Monday, May 31, 2010

a good excuse to be a bad influence

Wind me up and watch me go
Where she stops, nobody knows
It's a good excuse to be a bad influence on you (and you and you and you and you)
(click here for the soundtrack to this post) 

I don't like to drop names (so I won't), but I know a lot of people in the music biz...enough people that other people are sometimes impressed with me, which doesn't make a whole lot of sense, but makes me feel like the rockstar I was destined to be.  After all, there are at least two CDs sold in music stores across the country where you can hear my voice, so I can feel a little special, can't I?

Regardless, because of these people, I readily recognize that celebrities (generally) are just like us normal folk, they're just more visible.  I'll grant you, not everyone can afford the things they have or the places they go, and no one cares what Mister and I order from the local Chinese place, but They have the same feelings, the same needs, the same desires, for the most part as you and me.  Because of all that, I rarely hold a celebrity in high enough esteem to emulate their behavior/dress/etc.  I have one weakness:  P!nk.

I would like to believe that I would be cool if I met her, that I wouldn't be starstruck or stupid and I would be able to have an intelligent conversation with her.  Heck, she's even a local girl - raised in the Philadelphia 'burbs.  We share a common ethnic heritage and we both have great cheek bones (toot toot).  So, perhaps it was more out of respect for her than a moment of celebrity worship that I took her advice on wine.

In an interview you can view on her website, P!nk (aka Alecia Moore) describes her favorite wines.  I had heard of Super-Tuscans before and when I googled them I realized why in the same answer she made the comment that she "a very expensive date."  Most Super-Tuscans retail for $175 and up, averaging in the mid $200s for one bottle.  To think I've spent a great deal of my life enthralled by the idea of a $100something bottle of Dom Perignon is shameful in comparison.

I figured I may as well give it a try, since I had been craving a good, new red anyway.  Summertime (or warm weather) usually brings out the part of me that craves a crisp, clean Riesling, or a Pinot Grigio every few years.  I have been drinking almost exclusively Riesling since April, but I prefer reds, so I was happy to give Super-Tuscans a go.

Fortunately for my non-rockstar wallet, I stumbled upon an article on, leading me to more affordable luxuries than those commonly enjoyed by P!nk.  Although I realize that $80 is a bargain on a wine that usually costs upwards of $250, it just isn't something I'm willing to spend when I'm the only one drinking it, so I went with the "most affordable,"  Castello Banfi Centine Toscana (pronounced chen-TEE- nay).

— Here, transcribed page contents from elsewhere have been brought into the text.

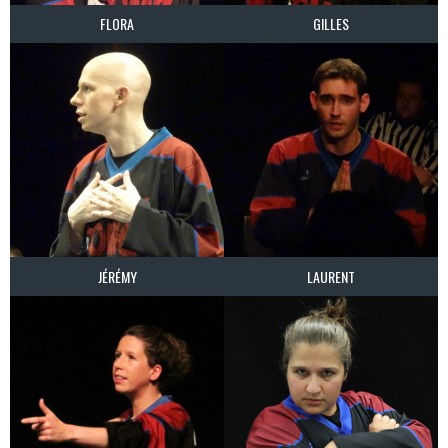
FLORA
GILLES
JÉRÉMY
LAURENT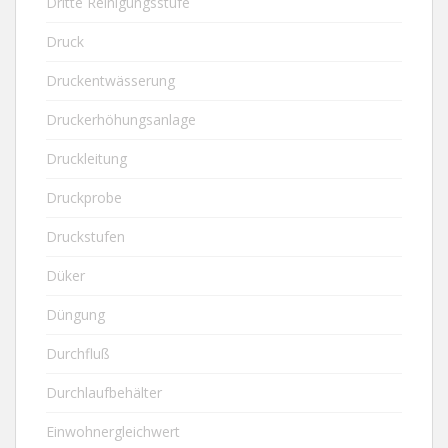
Dritte Reinigungsstufe
Druck
Druckentwässerung
Druckerhöhungsanlage
Druckleitung
Druckprobe
Druckstufen
Düker
Düngung
Durchfluß
Durchlaufbehälter
Einwohnergleichwert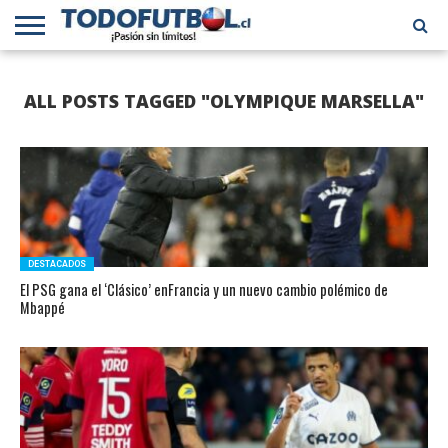
PRIMERA
DIVISIÓN
PRIMERA
SELECCIÓN
CHILENOS
FÚTBOL
ALL POSTS TAGGED "OLYMPIQUE MARSELLA"
B
CHILENA
EN EL
INTERNACIONAL
MUNDO
DESTACADOS
El PSG gana el ‘Clásico’ enFrancia y un nuevo cambio polémico de
Mbappé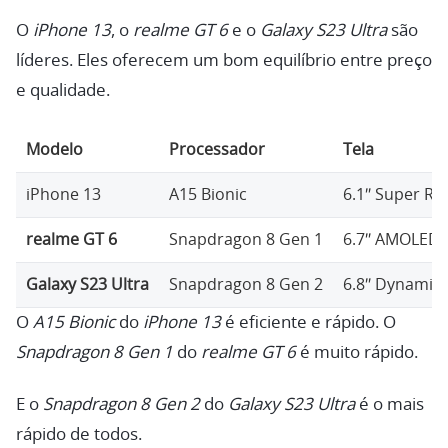
O
iPhone 13
, o
realme GT 6
e o
Galaxy S23 Ultra
são
líderes. Eles oferecem um bom equilíbrio entre preço
e qualidade.
Modelo
Processador
Tela
iPhone 13
A15 Bionic
6.1″ Super Re
realme GT 6
Snapdragon 8 Gen 1
6.7″ AMOLED
Galaxy S23 Ultra
Snapdragon 8 Gen 2
6.8″ Dynami
O
A15 Bionic
do
iPhone 13
é eficiente e rápido. O
Snapdragon 8 Gen 1
do
realme GT 6
é muito rápido.
E o
Snapdragon 8 Gen 2
do
Galaxy S23 Ultra
é o mais
rápido de todos.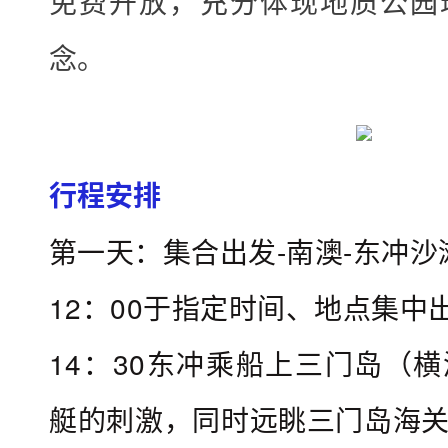
免费开放，充分体现地质公园
店
：
念。
5
6
0
元
行程安排
/
第一天：集合出发-南澳-东冲沙
人
（
12：00于指定时间、地点集中
查
14：30东冲乘船上三门岛（
看
下
艇的刺激，同时远眺三门岛海
面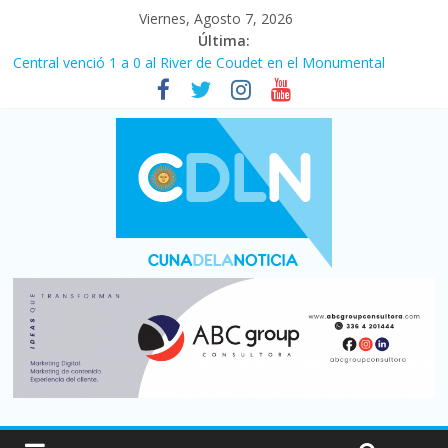
Viernes, Agosto 7, 2026
Última:
Central venció 1 a 0 al River de Coudet en el Monumental
La morosidad alcanzó su nivel más alto en dos décadas y ya
afecta a 400 mil deudores en Santa Fe
Desde que asumió Milei cerraron 41.000 kioscos: el sector
denuncia crisis como en 2001
Vacaciones de invierno con más movimiento y consumo
turístico: 4,6 millones de personas viajaron por el país, un 5,9%
más que en 2025
Fuerte caída de la venta de autos usados en julio: bajó un 12,6%
interanual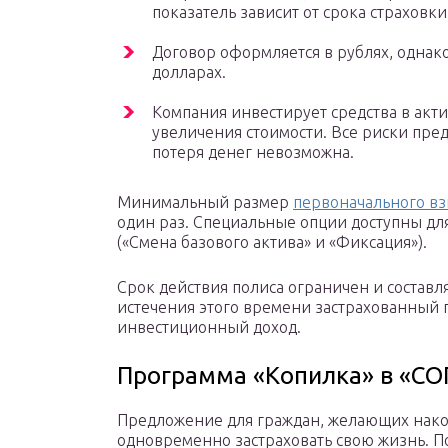
показатель зависит от срока страховки 
Договор оформляется в рублях, однак
долларах.
Компания инвестирует средства в ак
увеличения стоимости. Все риски пред
потеря денег невозможна.
Минимальный размер
первоначального вз
один раз. Специальные опции доступны дл
(«Смена базового актива» и «Фиксация»).
Срок действия полиса ограничен и составля
истечения этого времени застрахованный г
инвестиционный доход.
Программа «Копилка» в «СО
Предложение для граждан, желающих нако
одновременно застраховать свою жизнь. П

I opened it tonight, to accompany the delightful Italian-inspired dinner Mister chose (more in a minute) and it was just as spectacular as I'd hoped.  We're on the third glass now, so pardon me if I start to lose the thread, I just don't want to waste it and I can tell it's prone to spoil quickly.  How, you ask?  From the one prior experience I had with a Super-Tuscan, I can tell you that they are relatively dry and bold in flavor, and as a result, they do what I call "vinegarizing" fairly quickly after being opened.  Something I noticed about this particular wine is how disparate the first taste is from the one that lingers on your tongue after you swallow.  I could use the technical terms, but sometimes that takes all the fun out of it.  When you pull the wine into your mouth, it is obviously colored with dark berries (by the way, this wine is so dark as to be opaque in the glass) and a hint of subtle spice, not unlike a Pinotage.  However, there is a slight sting at the back of your throat as you swallow and you're left with a slightly vinegary taste, along with some more savory notes.  It was under $20, so please take my word for it and do your best to find this and serve it with your next Italian dinner.

Good segue?

Mister chose from my fridge-posted menu tonight.  I've been trying to involve him more in the process, so I just show him the menu, tell him what we've already eaten (he's not one to remember fancy names), and request his input in selecting dinner.  He chose Orecchiette with Broccoli, Chickpeas, and Tomatoes from Vegan Italiano, not surprisingly.  I'm pretty sure Mister would be perfectly happy if I made 50% (or more) of our dinners Italian-influenced.  After all, he bought that cookbook for me for my birthday a few years ago.  Aside from the cheeses, Italian cooking is very amenable to the vegan lifestyle, so I'm okay with that too, but honestly, cooking pasta annoys me.  It requires the sink to be empty so I can strain the pasta, and frequently, that means I need to either do the dishes before dinner or just have half-nasty dishes on my counter a foot away from where I'm preparing dinner.

Anyway, dinner was wonderful - despite the canned tomatoes and canned chickpeas, there was something about it that just tasted fresh.  The broccoli is finally done being gross, even if it is still a little small.  There is a part of me that wants to make this again tomorrow, but with fresh tomatoes and basil and see what a difference that makes.  I am so pleased with this dinner.  I served it with Sicilian-spiced olives, Kalamatas, and Parmesan for Mister, Centine for me.